Simulations for six different substances. The number of nodes (side length of the square graph) ranges from 10 to 70 (implicitly changing the node distance Δd to maintain the overall simulation space) and the time step size Δt ranges from 10 ns to 1500 ns. Each dot corresponds to a simulation performed with different parameters for Δt and Δd. The ratio of the half life $τ_{h}^{CGA} : τ_{h}^{Num}$ is represented by the brightness of the dots. Dim gray sections with values near 1.0 corresponds to predictions with a low deviation when compared to numerical methods. Half lives that occurred later than expected (values bigger than 1.0) are indicated in darker gray and light gray regions report models that overestimate $τ_{h}^{CGA}$ (values smaller than 1.0).

3 Results and discussion

A mathematical concept was developed that allows the simulation of multiple chemical species, subject to natural phenomena described by so-called value rules ω. The geometry of the model system is divided into multiple smaller subspaces that are simulated individually (see Fig. 3). Value rules are used to change the concentration of species inside of subspaces of the modeled system. The model itself is scale free, only the value rules have to be adjusted to the actual time and space regime of the simulation.

After the underlying geometry of the simulation is defined, chemical components can be added to each node of the system (see Fig. 3). Different attributes can be assigned to the chemical components that may be subject to change during the progression of the simulation. The diffusion requires the concentration and the diffusivity of each species. The concentration is node specific and will be changed during the simulation depending on the concentration of the surrounding cells, whereas the diffusivity is species specific and remains constant over time. The two global parameters that determine the scaling of the system are species and node independent. Those are the node distance ΔD (spatial step size) and the time step size Δt. Following the initialization of all required parameters, the simulation can be started. In each time-step the transition rules are applied and new values are set for the next iteration. A step-by-step progress of the setup of such a system is reenacted in Appendix A and another example for the implementation of value rules in the case of first order reactions is given in Appendix B.

The simulation system and model were implemented in order to verify their applicability. We developed the application programming interface Simulation of Natural Systems using Graph Automata (SiNGA) in the Java programming language. The source code is provided on GitHub under GNU General Public License Version 3 (see github.com/cleberecht/singa).

The results of an exemplary system (see Fig. 5) indicate, that the simulation using CGA with an increasing number of nodes and a decreasing time step size converge to the half life calculated with the numerical simulation.
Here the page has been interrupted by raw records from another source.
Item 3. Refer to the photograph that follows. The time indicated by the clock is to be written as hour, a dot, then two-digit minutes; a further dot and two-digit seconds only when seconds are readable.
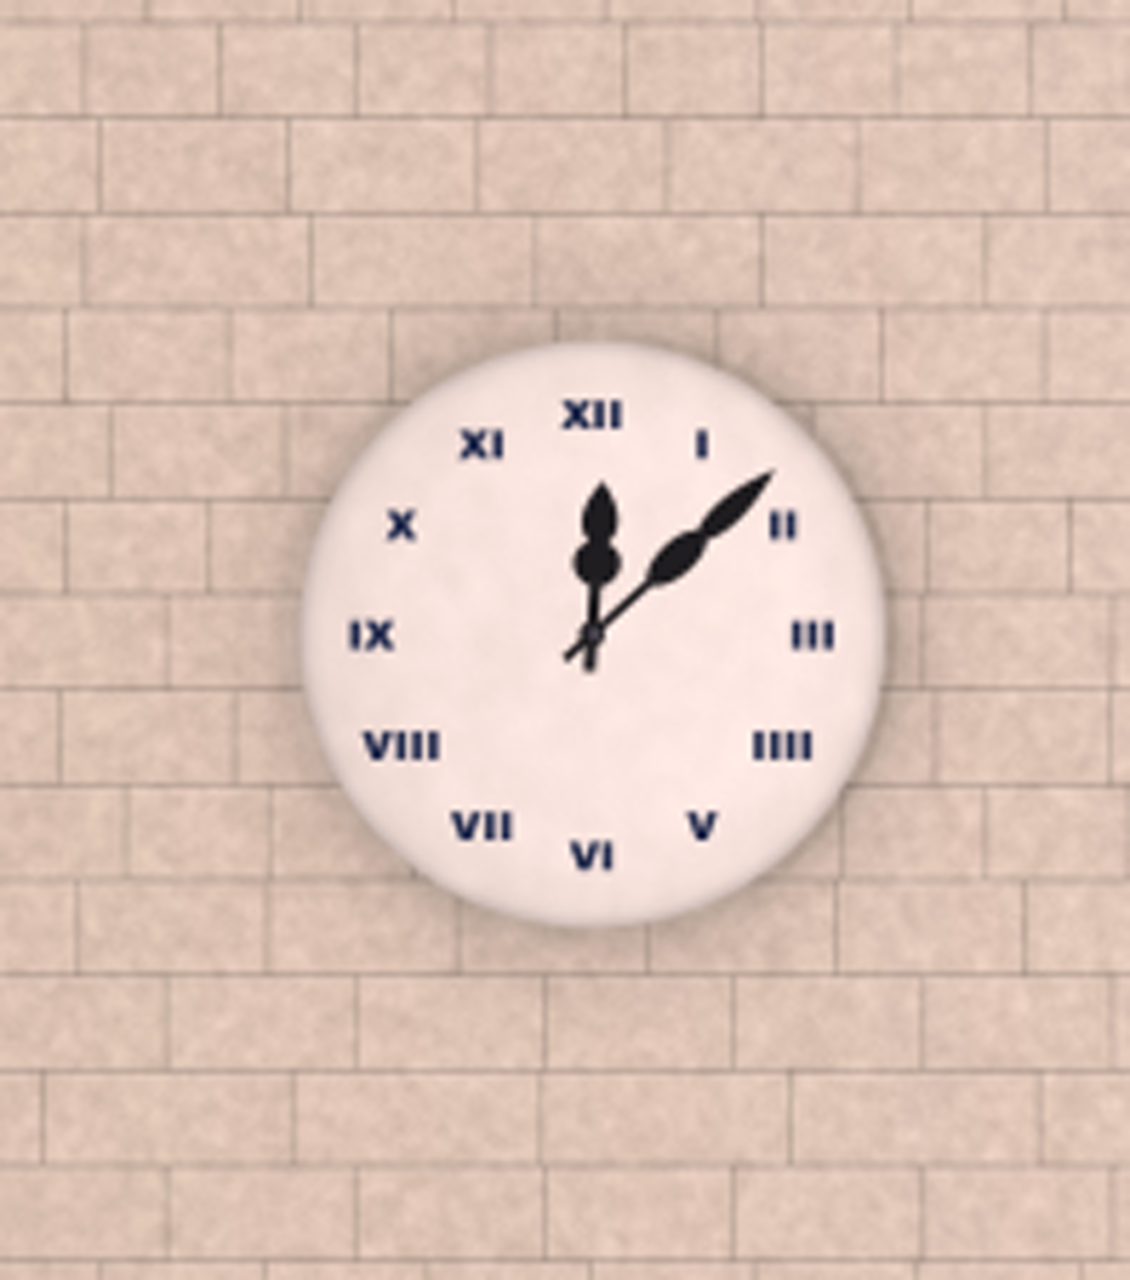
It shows 12.08
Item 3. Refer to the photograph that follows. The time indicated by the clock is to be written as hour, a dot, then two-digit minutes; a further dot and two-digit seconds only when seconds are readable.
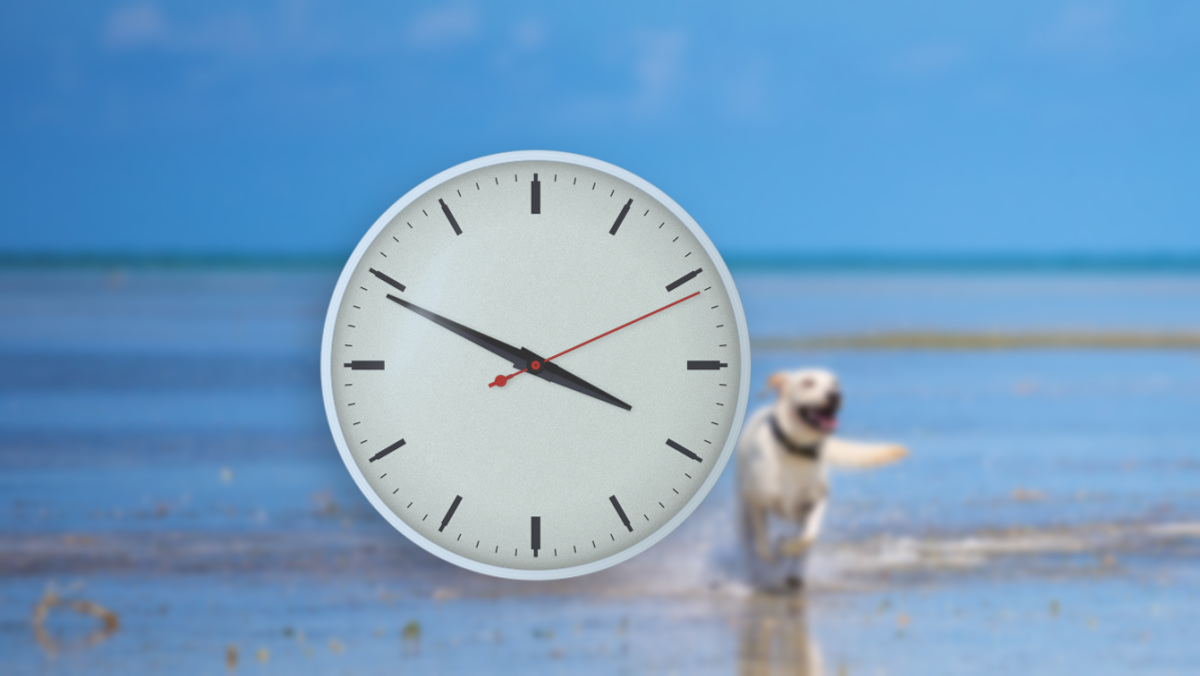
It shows 3.49.11
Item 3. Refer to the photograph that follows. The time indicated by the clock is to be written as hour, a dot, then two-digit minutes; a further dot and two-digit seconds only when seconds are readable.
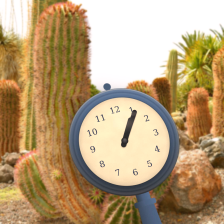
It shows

However, the graphs also show that the system is unstable when a large number of nodes (equivalent to small node distances Δd) is used in conjunction with large time steps. This is to be expected if the combined amount of concentration to be distributed among the neighbors in one time step is larger than the concentration a node currently contains. Hence, the time scale is underestimated and negative values ensue. Consequently, the initial setup of the system has to be done carefully. The dimensions of the system have to match the speed of the species with the highest diffusivity D (s). We derived the following threshold

$\frac{Δ d^{2}}{Δ t} > max_{v \in V} (\deg (v)) \cdot max_{s \in S} (\bar{D} (s)) - max_{v \in V} (Δ c (v_{i}, v_{j})),$ (4)

that traces the arches that can be seen in Fig. 5. Here, let $max_{v \in V} (Δ c (v_{i}, v_{j}))$ be the maximal difference in concentration between two neighboring nodes. Additionally, the node with the maximal degree and the species with the highest diffusivity are taken into account. If the parameters of a CGA do not salsify the inequality, the system is unlikely to reach a meaningful result. As a result, this inequality approximates the stability of the global system, leading to a rather pessimistic prediction that resembles the worst case scenario of a possible configuration. By inserting the actual values of a proposed CGA simulation into the inequality, adjustments can be made to create a stable system. The geometric setup of the system can be changed in two different ways. On the one hand, it is possible to reduce the globally highest node degree. On the other hand, species with high diffusivity may be removed, or steep concentration gradients can be smoothed across multiple nodes. If the system setup is to be taken as fixed, the environmental parameters Δd and Δt can be adjusted to increase stability. Smaller time steps entail more calculations in intermediate steps to stop values from changing too rapidly. Increasing the number of nodes has the same effect. When the size of the time step approaches zero and the number of nodes reaches positive infinity, the predicted half life of calculated with CGA approaches the result gained by classical numerical methods. The system gets more accurate when small time steps are used in conjunction with small node distances. Simultaneously, the runtime of the simulation increases.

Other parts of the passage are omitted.